The worker was employed by Menzies Aviation, a British company that Alaska contracts to provide baggage handling and other ramp services at Sea-Tac, Boren said.

Somebody's going to get a nice little Christmas bonus from Airbus, methinks.
Link Posted: 12/28/2005 11:05:02 AM EDT
it's scary that just bumping the plane with some equipment would cause its structure to fail!
Link Posted: 12/28/2005 11:09:58 AM EDT
Ban baggage carts.



Besides, we all know a .50 would have blown the plane out of the sky.
Link Posted: 12/28/2005 11:13:06 AM EDT


The worker was employed by Menzies Aviation, a British company that Alaska contracts to provide baggage handling and other ramp services at Sea-Tac, Boren said.



On a side note.... the plane was at 26,000 feet. According to the article a foot long hole spontaneously opened up on the fuesealage. The net result? no one was hurt, and at most, the passengers felt their ears popping as the cabin depressurized. It then took over 20 minutes to decend and land. So much for the fears of a bullet causing an expolsive depressurization of a jet liner, let alone a foot long gash.


( I know, mythbusters covered this, I saw the episode. But here we have a realworld example to reference)
Link Posted: 12/28/2005 11:53:27 AM EDT
These are pictures of bird impacts from when a plane flew through a flock of birds, frigging BIRDS did this:

















Link Posted: 12/28/2005 12:00:44 PM EDT

Originally Posted By Zaphod:
Ban baggage carts.



Besides, we all know a .50 would have blown the plane out of the sky.



Then it would have turned earthbound, and went through 10 houses, 23 cars, a school and a factory!
Link Posted: 12/28/2005 12:10:37 PM EDT

Originally Posted By QuantumPion:
it's scary that just bumping the plane with some equipment would cause its structure to fail!



That's the way aircraft are...

The skin of most aircraft is nothing but thin aluminum sheet metal (2024 or 2017, ~.032-.050" IIRC), and most common designs use a 'stressed skin' construction where the skin is actually a significan part of the load bearing structure...

Remember, when dealing with aircraft, every ounce counts towards performance and efficiency, and the end result is most are built 'light' with the assumption that maintainance & handling will be performed with painstaking precision & absolute safety paranoia...

It's not like cars, where the vehicle is designed to take a beating...
Link Posted: 12/28/2005 12:11:21 PM EDT

Originally Posted By QuantumPion:
it's scary that just bumping the plane with some equipment would cause its structure to fail!

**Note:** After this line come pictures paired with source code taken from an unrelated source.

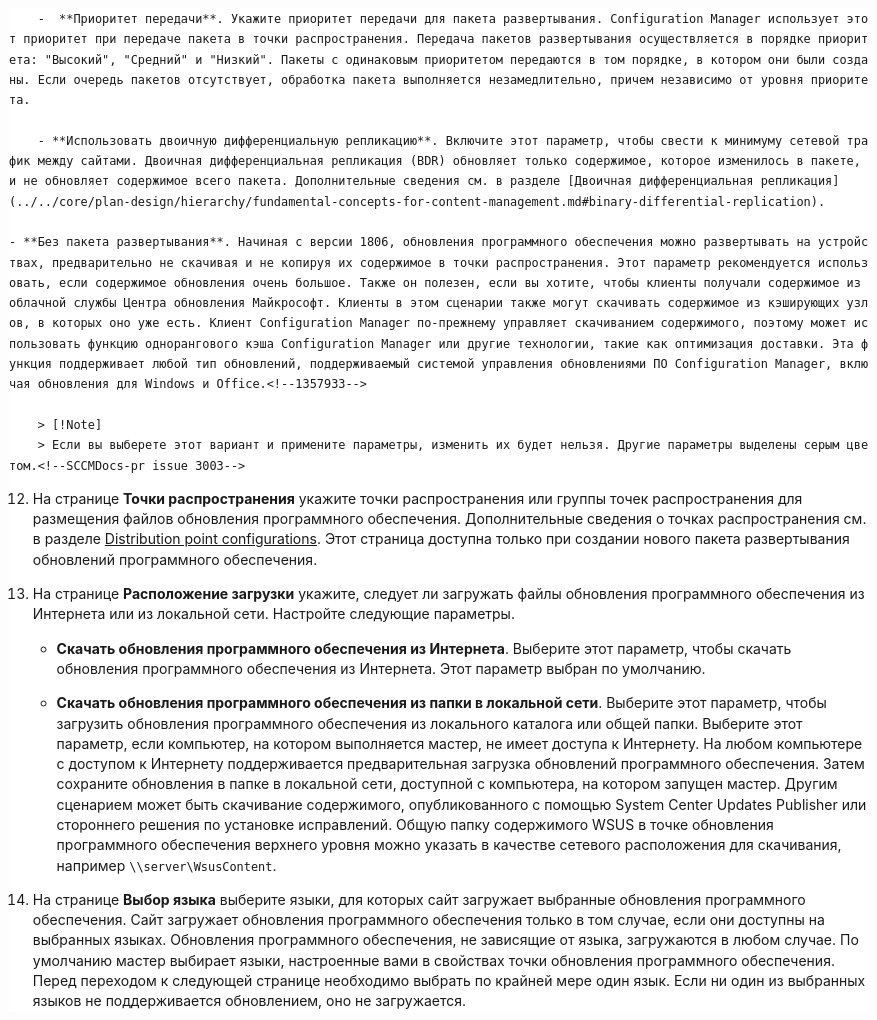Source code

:         -  **Приоритет передачи**. Укажите приоритет передачи для пакета развертывания. Configuration Manager использует этот приоритет при передаче пакета в точки распространения. Передача пакетов развертывания осуществляется в порядке приоритета: "Высокий", "Средний" и "Низкий". Пакеты с одинаковым приоритетом передаются в том порядке, в котором они были созданы. Если очередь пакетов отсутствует, обработка пакета выполняется незамедлительно, причем независимо от уровня приоритета.  

        - **Использовать двоичную дифференциальную репликацию**. Включите этот параметр, чтобы свести к минимуму сетевой трафик между сайтами. Двоичная дифференциальная репликация (BDR) обновляет только содержимое, которое изменилось в пакете, и не обновляет содержимое всего пакета. Дополнительные сведения см. в разделе [Двоичная дифференциальная репликация](../../core/plan-design/hierarchy/fundamental-concepts-for-content-management.md#binary-differential-replication).  

    - **Без пакета развертывания**. Начиная с версии 1806, обновления программного обеспечения можно развертывать на устройствах, предварительно не скачивая и не копируя их содержимое в точки распространения. Этот параметр рекомендуется использовать, если содержимое обновления очень большое. Также он полезен, если вы хотите, чтобы клиенты получали содержимое из облачной службы Центра обновления Майкрософт. Клиенты в этом сценарии также могут скачивать содержимое из кэширующих узлов, в которых оно уже есть. Клиент Configuration Manager по-прежнему управляет скачиванием содержимого, поэтому может использовать функцию однорангового кэша Configuration Manager или другие технологии, такие как оптимизация доставки. Эта функция поддерживает любой тип обновлений, поддерживаемый системой управления обновлениями ПО Configuration Manager, включая обновления для Windows и Office.<!--1357933-->  

        > [!Note]  
        > Если вы выберете этот вариант и примените параметры, изменить их будет нельзя. Другие параметры выделены серым цветом.<!--SCCMDocs-pr issue 3003-->  

12. На странице **Точки распространения** укажите точки распространения или группы точек распространения для размещения файлов обновления программного обеспечения. Дополнительные сведения о точках распространения см. в разделе [Distribution point configurations](../../core/servers/deploy/configure/install-and-configure-distribution-points.md#bkmk_configs). Этот страница доступна только при создании нового пакета развертывания обновлений программного обеспечения.  
  

13. На странице **Расположение загрузки** укажите, следует ли загружать файлы обновления программного обеспечения из Интернета или из локальной сети. Настройте следующие параметры.  

    -   **Скачать обновления программного обеспечения из Интернета**. Выберите этот параметр, чтобы скачать обновления программного обеспечения из Интернета. Этот параметр выбран по умолчанию.  

    -   **Скачать обновления программного обеспечения из папки в локальной сети**. Выберите этот параметр, чтобы загрузить обновления программного обеспечения из локального каталога или общей папки. Выберите этот параметр, если компьютер, на котором выполняется мастер, не имеет доступа к Интернету. На любом компьютере с доступом к Интернету поддерживается предварительная загрузка обновлений программного обеспечения. Затем сохраните обновления в папке в локальной сети, доступной с компьютера, на котором запущен мастер. Другим сценарием может быть скачивание содержимого, опубликованного с помощью System Center Updates Publisher или стороннего решения по установке исправлений. Общую папку содержимого WSUS в точке обновления программного обеспечения верхнего уровня можно указать в качестве сетевого расположения для скачивания, например `\\server\WsusContent`. <!--memdocs-issue-211-->

14. На странице **Выбор языка** выберите языки, для которых сайт загружает выбранные обновления программного обеспечения. Сайт загружает обновления программного обеспечения только в том случае, если они доступны на выбранных языках. Обновления программного обеспечения, не зависящие от языка, загружаются в любом случае. По умолчанию мастер выбирает языки, настроенные вами в свойствах точки обновления программного обеспечения. Перед переходом к следующей странице необходимо выбрать по крайней мере один язык. Если ни один из выбранных языков не поддерживается обновлением, оно не загружается.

It didn't. It only caused a piece of the skin to come off. It's not a structural failure at all. Furthermore, all of the emergency equipment and procedures for the aircraft and operator worked just fine. This is living testament to the robust nature of modern (if you can call a DC-9 "modern" ) civil aircraft design and construction. This episode is basically a non-event.
Link Posted: 12/28/2005 12:13:45 PM EDT
Do we even have to mention the physics involved in trying to shoot a plane down with a fiddy cal... Windage, Velocity, bullet mass, planes trajectory, distance, key shot placement....
Link Posted: 12/28/2005 12:45:17 PM EDT

Originally Posted By MOS2111:
Do we even have to mention the physics involved in trying to shoot a plane down with a fiddy cal... Windage, Velocity, bullet mass, planes trajectory, distance, key shot placement....



A .50 just has to pass within 2 miles of a plane to take it out of the sky. Everyone knows that.